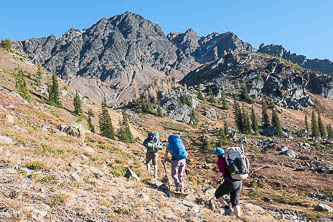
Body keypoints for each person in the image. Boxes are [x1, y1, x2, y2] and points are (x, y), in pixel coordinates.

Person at [212, 147, 243, 219]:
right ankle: (239, 218)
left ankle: (227, 208)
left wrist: (215, 180)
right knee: (235, 201)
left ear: (217, 154)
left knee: (217, 194)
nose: (214, 155)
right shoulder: (231, 159)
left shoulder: (221, 160)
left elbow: (221, 172)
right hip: (239, 181)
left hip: (230, 182)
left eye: (215, 154)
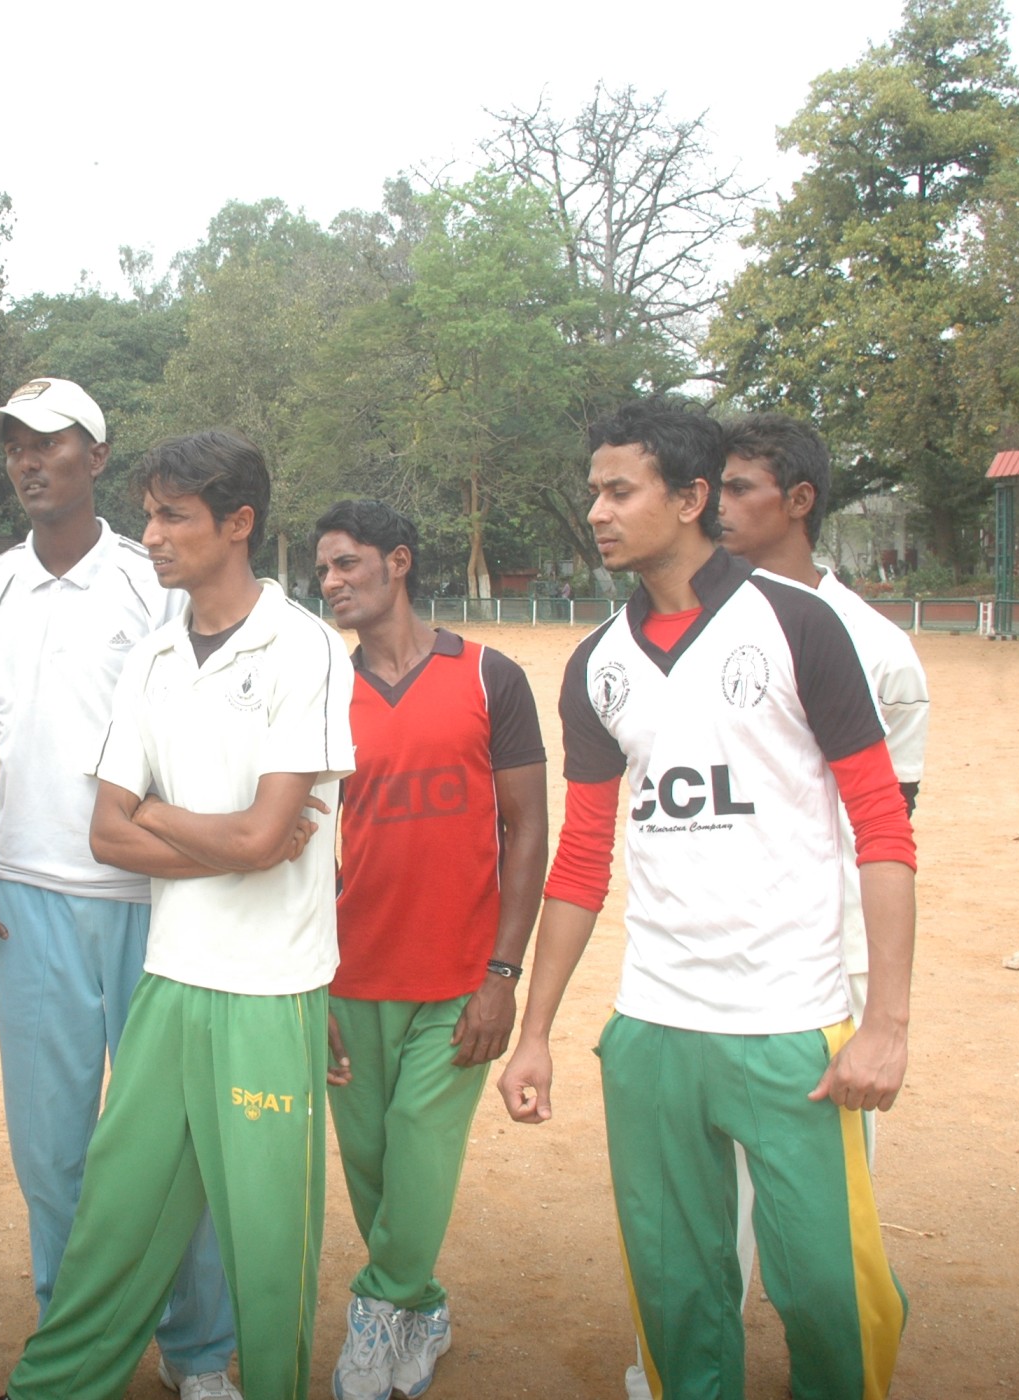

-----

- _The task_
Nothing but the lines from the one that contains "left shoulder: (221, 160)" through the last line of the records belongs in the answer, reproduced exactly, with no pictures.

- _Solution to the exercise_
left shoulder: (221, 160)
left elbow: (221, 172)
right hip: (239, 181)
left hip: (230, 182)
left eye: (215, 154)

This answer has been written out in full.